# [Stated goal]
In the forum thread on transformer secondaries, copy everything from "Any voltage difference" down to "with this connection.".

# [Source excerpt]
..........

Connecting the dual secondaries of a mains transformer to increase the current avauilable?

Thread Starter

dansteely

Joined Feb 26, 2017
32
Hi All,

I have just ordered a very small mains (230V) transformer that provides 2 secondary outputs on 4 connectors. When looking at the outputs on a scope they identical and in phase.

Is it OK to connect the secondaries together in parallel fashion to increase the current capability?

Many thanks.
 

crutschow

Joined Mar 14, 2008
23,499
As long as their voltages are nearly identical.
Any voltage difference will cause a circulating current in the transformer equal to the voltage difference divided by the sum of the two winding resistances.
 
The windings should be indentical.

To phase the transformer in abcence of any markings like dots, connect the secondares in series until the output is 2*V. The other answer will be nearly zero. No damage will happen with this connection.

Once in series. you now know the phasing.
Code:
A------B-C-----------D
0      V 0           V
---------2*V---------
(What a pain to do that ASCIIART)

..........

# [Saved entries]
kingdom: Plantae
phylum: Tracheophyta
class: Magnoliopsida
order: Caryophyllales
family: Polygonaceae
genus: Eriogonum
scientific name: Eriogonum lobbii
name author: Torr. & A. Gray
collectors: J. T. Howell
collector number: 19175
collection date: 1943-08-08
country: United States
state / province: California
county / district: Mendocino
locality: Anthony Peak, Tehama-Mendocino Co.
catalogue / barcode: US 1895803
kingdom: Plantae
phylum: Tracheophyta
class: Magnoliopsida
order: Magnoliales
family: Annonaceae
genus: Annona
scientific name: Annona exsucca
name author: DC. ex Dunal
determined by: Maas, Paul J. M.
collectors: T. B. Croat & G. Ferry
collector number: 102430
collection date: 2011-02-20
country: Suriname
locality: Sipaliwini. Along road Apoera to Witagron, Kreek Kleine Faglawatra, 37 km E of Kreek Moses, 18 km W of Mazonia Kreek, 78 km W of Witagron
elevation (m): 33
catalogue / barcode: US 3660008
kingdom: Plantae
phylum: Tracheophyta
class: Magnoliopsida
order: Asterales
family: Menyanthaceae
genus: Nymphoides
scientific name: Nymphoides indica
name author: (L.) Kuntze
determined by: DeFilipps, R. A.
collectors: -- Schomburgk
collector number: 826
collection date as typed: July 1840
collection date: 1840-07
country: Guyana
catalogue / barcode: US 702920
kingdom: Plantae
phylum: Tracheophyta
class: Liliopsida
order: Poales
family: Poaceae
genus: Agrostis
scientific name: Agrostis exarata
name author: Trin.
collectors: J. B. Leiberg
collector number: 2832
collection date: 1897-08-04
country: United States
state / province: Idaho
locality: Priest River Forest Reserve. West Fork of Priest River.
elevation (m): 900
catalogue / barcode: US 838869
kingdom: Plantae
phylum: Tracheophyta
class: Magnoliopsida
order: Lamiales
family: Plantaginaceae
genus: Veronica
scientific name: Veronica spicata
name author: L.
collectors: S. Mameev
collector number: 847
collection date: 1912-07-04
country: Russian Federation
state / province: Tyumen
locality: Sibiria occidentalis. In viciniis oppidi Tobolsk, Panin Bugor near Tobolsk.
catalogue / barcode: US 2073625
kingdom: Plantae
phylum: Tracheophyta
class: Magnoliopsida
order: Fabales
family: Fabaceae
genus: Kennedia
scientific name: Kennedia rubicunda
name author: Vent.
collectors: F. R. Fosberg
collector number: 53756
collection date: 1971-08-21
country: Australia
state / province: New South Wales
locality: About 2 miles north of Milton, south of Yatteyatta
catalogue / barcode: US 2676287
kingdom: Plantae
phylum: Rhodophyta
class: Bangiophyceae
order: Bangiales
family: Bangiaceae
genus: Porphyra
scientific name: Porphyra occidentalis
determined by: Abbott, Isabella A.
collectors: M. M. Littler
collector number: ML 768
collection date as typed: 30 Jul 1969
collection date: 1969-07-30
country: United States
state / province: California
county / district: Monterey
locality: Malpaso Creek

..........

# [Response to the exercise]
Any voltage difference will cause a circulating current in the transformer equal to the voltage difference divided by the sum of the two winding resistances.
 
The windings should be indentical.

To phase the transformer in abcence of any markings like dots, connect the secondares in series until the output is 2*V. The other answer will be nearly zero. No damage will happen with this connection.